Tradition! - Page 2

A Jewish record store is coming to the Mission — briefly

Music machers David Katznelson and Jewlia Eisenberg share a laugh in the newly stocked Tikva Records.

Weaving around the '50s epoch furniture (solid hand carved shelves and credenzas that look like wet bars, record players) of the newly constructed pop-up shop with "Tikva Records" in red lettering on the window front, I got a sense of a cozy, hangout for record lovers, Jewish or not, which lead me to again question: what exactly makes music Jewish?

Vibrant, and clearly enamored with these albums, Katznelson was on hand with some helpful thoughts. "I think, like all music, it's open to interpretation. What we do is use this music to look at Jewish history — it's beyond Jewish music, it's music that has affected the Jewish experience."

Jewlia Eisenberg, leader of SF group Charming Hostess, was also previewing the store — it was her first time taking a peek around too, and she seemed ecstatic, slipping records out of the shelves and commenting, "oh my god, look at this one!" Along with the help of a few volunteers, Eisenberg will be running the shop during the month of December.

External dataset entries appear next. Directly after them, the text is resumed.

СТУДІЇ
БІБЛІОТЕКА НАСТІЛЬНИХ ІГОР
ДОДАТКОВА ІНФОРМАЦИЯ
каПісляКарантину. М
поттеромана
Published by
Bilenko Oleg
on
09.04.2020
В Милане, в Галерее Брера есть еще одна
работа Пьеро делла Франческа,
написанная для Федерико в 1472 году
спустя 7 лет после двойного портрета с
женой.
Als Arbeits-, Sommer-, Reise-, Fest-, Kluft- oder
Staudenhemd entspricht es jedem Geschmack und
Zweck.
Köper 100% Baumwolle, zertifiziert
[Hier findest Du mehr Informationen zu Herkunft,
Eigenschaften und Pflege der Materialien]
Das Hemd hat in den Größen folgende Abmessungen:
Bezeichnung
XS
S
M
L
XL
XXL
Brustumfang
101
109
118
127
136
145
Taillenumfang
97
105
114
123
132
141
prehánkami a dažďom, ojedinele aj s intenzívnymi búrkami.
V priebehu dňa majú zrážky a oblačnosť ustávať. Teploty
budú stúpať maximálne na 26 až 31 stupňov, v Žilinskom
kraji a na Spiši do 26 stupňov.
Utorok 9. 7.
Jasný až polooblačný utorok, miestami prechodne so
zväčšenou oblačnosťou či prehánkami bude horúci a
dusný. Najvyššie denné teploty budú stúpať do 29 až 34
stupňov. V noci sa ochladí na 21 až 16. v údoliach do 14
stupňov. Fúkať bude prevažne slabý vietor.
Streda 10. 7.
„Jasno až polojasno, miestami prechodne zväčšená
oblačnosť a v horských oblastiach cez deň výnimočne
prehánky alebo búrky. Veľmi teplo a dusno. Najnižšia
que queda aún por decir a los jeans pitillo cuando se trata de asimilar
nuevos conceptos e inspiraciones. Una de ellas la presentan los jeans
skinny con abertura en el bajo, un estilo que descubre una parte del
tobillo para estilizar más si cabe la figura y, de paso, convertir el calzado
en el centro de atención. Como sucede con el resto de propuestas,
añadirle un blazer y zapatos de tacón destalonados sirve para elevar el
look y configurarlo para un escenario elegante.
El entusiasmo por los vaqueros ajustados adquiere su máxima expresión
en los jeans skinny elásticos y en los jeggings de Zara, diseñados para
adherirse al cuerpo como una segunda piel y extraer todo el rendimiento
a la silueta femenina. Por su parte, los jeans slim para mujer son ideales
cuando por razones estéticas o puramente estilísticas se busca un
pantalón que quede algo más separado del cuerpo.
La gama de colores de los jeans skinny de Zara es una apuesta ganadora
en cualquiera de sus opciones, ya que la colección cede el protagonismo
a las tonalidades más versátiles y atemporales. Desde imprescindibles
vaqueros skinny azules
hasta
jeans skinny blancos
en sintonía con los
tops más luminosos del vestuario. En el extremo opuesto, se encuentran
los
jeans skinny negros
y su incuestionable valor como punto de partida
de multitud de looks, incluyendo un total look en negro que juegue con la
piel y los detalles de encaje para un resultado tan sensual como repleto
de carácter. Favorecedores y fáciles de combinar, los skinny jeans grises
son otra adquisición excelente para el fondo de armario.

Katznelson and Eisenberg pulled out records to examine, including the classic Fiddler on the Roof, but more so albums that recently came back to light, like the Latin-tinged Bagels and Bongos — another album the Idelsohn Society reissued. Says Katznelson, "Hybrids happened, and it created new sounds — so what are those new sounds called?"

An example of the modern Jewish hybrid: Jeremiah Lockwood, New York-based bandleader of the Sway Machinery and grandson of legendary cantor Jacob Konigsberg, who will light the final two nights of Chanukah candles at the store, and perform live.

During his second appearance, Ethan Miller of Howling Rain and Luther Dickinson of the North Mississippi All Stars will join Lockwood in performance. He met Dickinson back in 1998 when they worked on a friend's album together. Says Lockwood. "It was my first trip to the South after spending my adolescence obsessed with country blues and it made a big impression on me."

The rest of his performances will be a mixed bag, reflecting decades of the Jewish — and American — music experience. "I'm most comfortable playing blues-oriented material when I play solo, but I definitely plan to hit some tunes from the new Sway Machinery album," he says, "I will certainly dig out some of my family's Chanukah standards...very beautiful bits of Jewish folklore I grew up on and that were a part of the family Chanukah lighting ceremony."

And just like that, after a month of record-selling and live performances culminating with holiday revelry, the pop-up will end, and it'll be on to the next great idea for the Idelsohn Society. Like it was all some nostalgic, far-out folk dream.